Gestern Abend habe ich in Eislingen den Comedian Nikita Miller kennengelernt mit seinem Programm „Auf dem Weg ein Mann zu werden.“ Der knapp 90-minütige Auftritt des rußlanddeutschen Geschichtenerzählers war echt ein Erlebnis in der nahezu ausverkauften Stadthalle. Der Grund: Der Hüne reiht nicht Gag an Gag und Pointe an Pointe, sondern erzählt Geschichten aus seiner osteuropäisch geprägten Kindheit. Das erinnert mich formal über weite Strecken an Marc-Uwe Klings Känguruh-Reporte, aber inhaltlich finde ich diese komplexe Erzählkunst mit den verschiedenen Gang-Figuren Oleg, Viktor und Nikita als deren Anführer brilliant. Denn Millers schamfreie Offenheit, wie es in seinem Elternhaus zuging, ihn die russische Seele prägte und er in seinen Projektionen ein cooler Rapper sein wollte, hat etwas entwaffnend Sympathisches.

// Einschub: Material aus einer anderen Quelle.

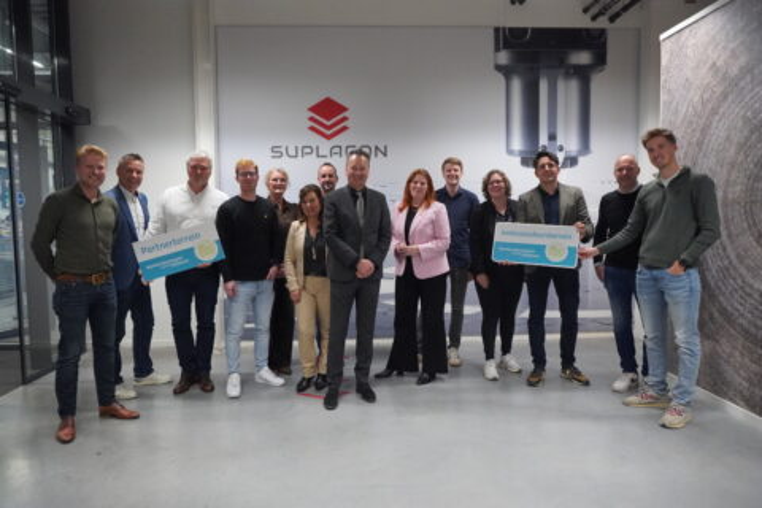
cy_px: 254
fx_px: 508
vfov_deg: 53.1
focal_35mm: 24
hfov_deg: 73.7
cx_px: 381
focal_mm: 16
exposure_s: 1/160
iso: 5000
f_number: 4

Man glaubt, den Typ auf der Bühne oder dessen Alter Ego, den schwäbisch-bürgerlichen Lars, der zur Gang gehören möchte, schon mal getroffen zu haben und aus dem eigenen Alltag zu kennen. Dass sich der Comedian an der ein oder anderen Stelle verhaspelt beim maschinengewehrsalvenartigen Erzählen seiner Anekdoten und Schildern der verschiedenen Charakteren, stört die Aufmerksamkeit des Zuhörers in keinster Weise. Der ist ohnehin fasziniert von der Bühnenpräsenz des Nachwuchskünstlers, der ohne Punkt und Komma einfach auf seinem Barhocker sitzt, ohne jede Requisite oder externe Unterstützung, und seine Storys unters Auditorium pflügt, das er im Dunkeln und gegen die Bühnenbeleuchtung vermutlich nur erahnt.
Hinzu kommt, dass auffallend wenig geklatscht wird, ohne dass dies peinlich wirkte. Die konzentrierte Stille und die vereinzelten Lacher zeugen viel mehr von der Konzentration, Tiefe und Dichte, die der Künstler zu erzeugen in der Lage ist. Denn in vielen Schilderungen, wie die Jungs sich dem Gruppenzwang beugen, um etwa in der Schule nicht als Streber zu gelten oder ihre wahren, zärtlichen Gefühle für Mädchen unterdrücken, erkennen sich die Zuhörer wieder, deren Spektrum tatsächlich vom 18- bis zum 80-Jährigen reicht. Damit trifft er sehr präzise, ohne banal oder schwuchtelig zu werden, das Motto seines Programms: „Auf dem Weg ein Mann zu werden.“
Als 56-jähriger Gestalltherapeut und Männer-Coach sage ich: Gute Arbeit, Nikita. Und eine seiner Figuren lässt der Erzähler sich den Ratschlag erteilen, der zu Authentizität führt, die der junge Mann gefunden zu haben scheint: „Hör endlich auf, deine Zeit damit zu verschwenden nach der richtigen Frau zu suchen. Versuch stattdessen endlich mal zum richtigen Mann zu werden.“ Seine Tour hat eben erst begonnen. Weiter geht es morgen in München. Viel Erfolg und gute Reise, junger Freund!